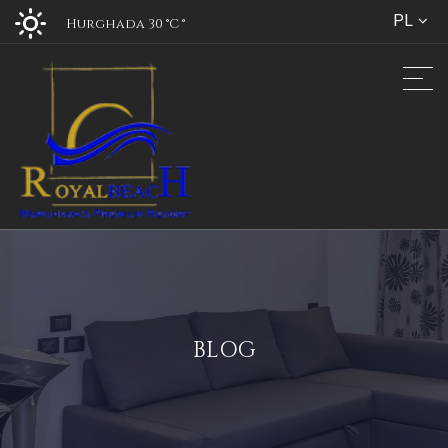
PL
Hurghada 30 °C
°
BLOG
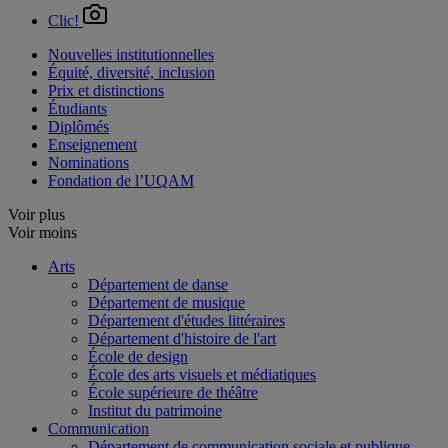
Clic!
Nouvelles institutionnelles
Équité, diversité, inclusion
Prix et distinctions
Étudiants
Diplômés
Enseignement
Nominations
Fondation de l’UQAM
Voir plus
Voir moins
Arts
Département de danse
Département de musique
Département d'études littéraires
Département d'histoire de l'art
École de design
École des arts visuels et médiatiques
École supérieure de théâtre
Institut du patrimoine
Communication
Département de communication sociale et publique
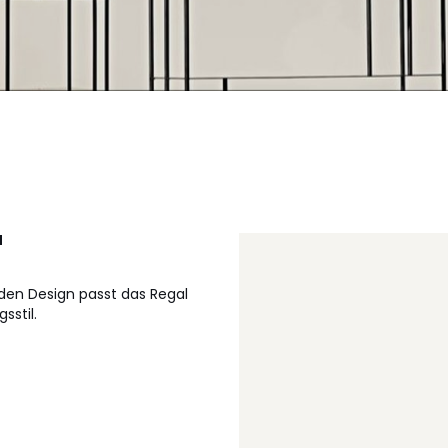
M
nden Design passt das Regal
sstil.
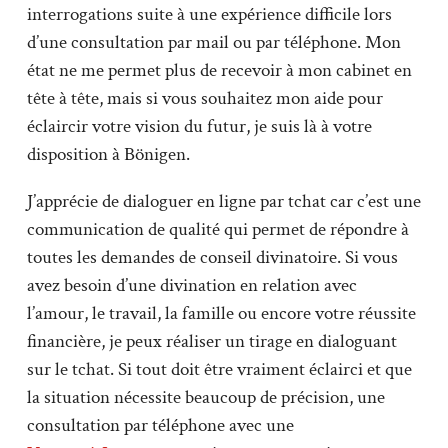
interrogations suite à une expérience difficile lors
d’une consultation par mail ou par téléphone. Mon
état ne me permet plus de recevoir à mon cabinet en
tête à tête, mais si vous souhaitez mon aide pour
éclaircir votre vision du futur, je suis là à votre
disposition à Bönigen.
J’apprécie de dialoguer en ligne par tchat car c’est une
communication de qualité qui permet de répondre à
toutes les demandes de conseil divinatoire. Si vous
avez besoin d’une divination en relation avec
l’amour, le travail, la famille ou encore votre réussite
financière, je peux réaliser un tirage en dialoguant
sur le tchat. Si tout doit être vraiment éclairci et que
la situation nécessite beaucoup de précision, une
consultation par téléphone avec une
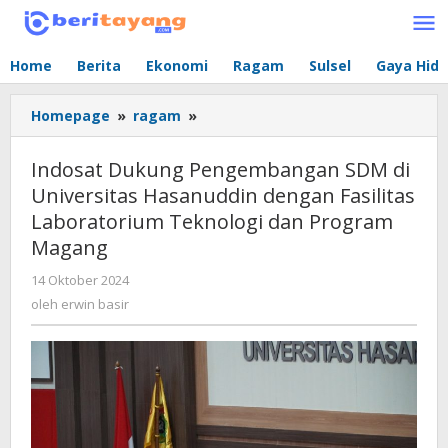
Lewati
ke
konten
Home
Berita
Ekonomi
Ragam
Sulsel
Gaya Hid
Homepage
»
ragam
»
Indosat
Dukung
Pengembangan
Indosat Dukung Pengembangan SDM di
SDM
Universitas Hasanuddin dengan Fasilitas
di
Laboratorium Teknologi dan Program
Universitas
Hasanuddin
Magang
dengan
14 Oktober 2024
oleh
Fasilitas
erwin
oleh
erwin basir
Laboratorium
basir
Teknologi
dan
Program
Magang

=====

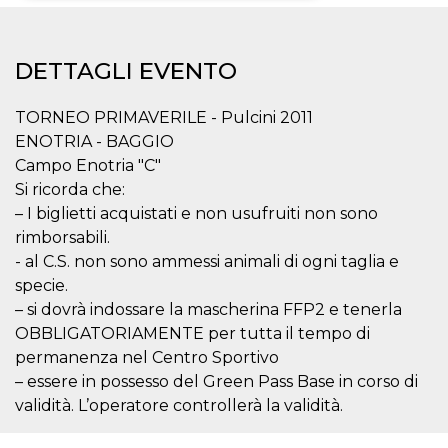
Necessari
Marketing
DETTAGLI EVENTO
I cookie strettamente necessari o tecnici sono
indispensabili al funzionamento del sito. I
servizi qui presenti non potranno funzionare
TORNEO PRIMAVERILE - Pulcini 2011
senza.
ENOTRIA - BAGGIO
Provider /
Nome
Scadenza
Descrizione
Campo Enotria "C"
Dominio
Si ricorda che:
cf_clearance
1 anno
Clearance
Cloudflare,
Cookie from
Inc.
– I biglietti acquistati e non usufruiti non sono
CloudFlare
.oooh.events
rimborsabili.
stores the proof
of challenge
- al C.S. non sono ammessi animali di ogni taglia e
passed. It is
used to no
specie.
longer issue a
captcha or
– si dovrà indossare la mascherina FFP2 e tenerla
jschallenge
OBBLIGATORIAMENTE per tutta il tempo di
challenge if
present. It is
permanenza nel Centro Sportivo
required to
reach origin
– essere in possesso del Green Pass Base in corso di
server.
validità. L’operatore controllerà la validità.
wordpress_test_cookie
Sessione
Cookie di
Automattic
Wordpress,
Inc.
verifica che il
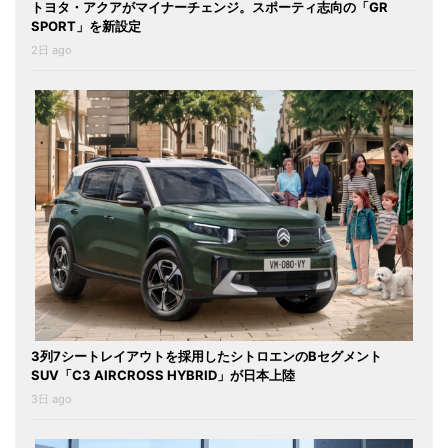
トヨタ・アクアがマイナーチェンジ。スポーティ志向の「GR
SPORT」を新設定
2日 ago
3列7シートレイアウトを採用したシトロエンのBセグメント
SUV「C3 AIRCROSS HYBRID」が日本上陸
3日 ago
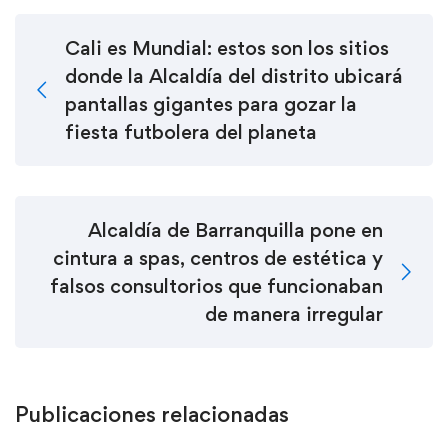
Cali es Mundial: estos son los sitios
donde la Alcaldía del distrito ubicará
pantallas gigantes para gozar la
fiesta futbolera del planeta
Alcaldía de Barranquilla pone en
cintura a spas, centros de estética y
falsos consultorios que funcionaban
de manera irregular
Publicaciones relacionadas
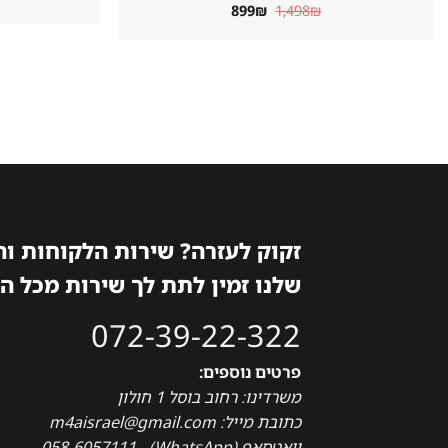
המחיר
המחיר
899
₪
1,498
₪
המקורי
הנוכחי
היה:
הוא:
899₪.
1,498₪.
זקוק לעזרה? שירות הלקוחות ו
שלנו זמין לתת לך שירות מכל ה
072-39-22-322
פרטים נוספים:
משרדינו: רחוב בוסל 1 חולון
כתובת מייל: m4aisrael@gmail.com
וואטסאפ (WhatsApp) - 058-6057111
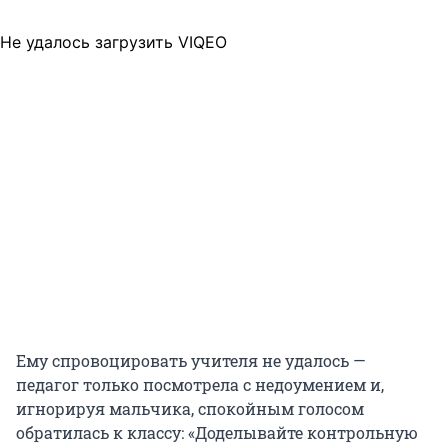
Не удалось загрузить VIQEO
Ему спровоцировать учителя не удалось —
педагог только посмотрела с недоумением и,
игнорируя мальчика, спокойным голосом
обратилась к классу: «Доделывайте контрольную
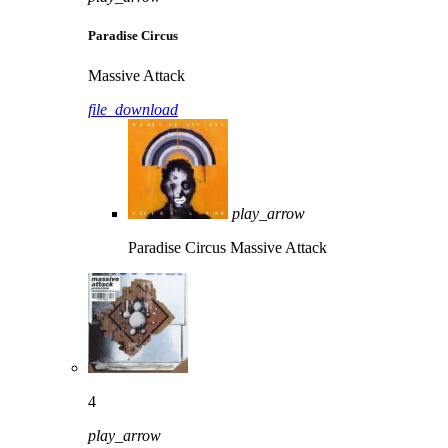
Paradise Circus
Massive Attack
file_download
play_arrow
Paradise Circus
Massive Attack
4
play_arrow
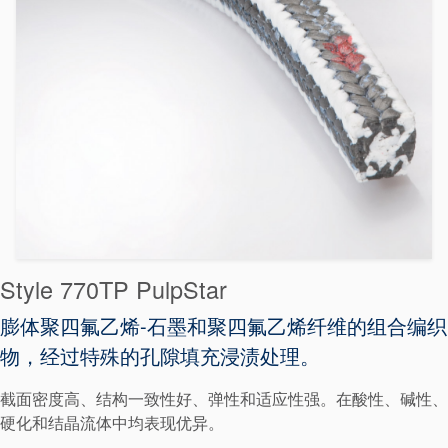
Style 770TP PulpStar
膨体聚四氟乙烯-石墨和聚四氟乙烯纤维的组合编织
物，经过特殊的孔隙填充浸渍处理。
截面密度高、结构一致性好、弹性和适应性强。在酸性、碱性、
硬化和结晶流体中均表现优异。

=====

### TASK PROMPT
Look over the listing and return each line that holds "tchat".

### EXERCISE RESPONSE
J’apprécie de dialoguer en ligne par tchat car c’est une
sur le tchat. Si tout doit être vraiment éclairci et que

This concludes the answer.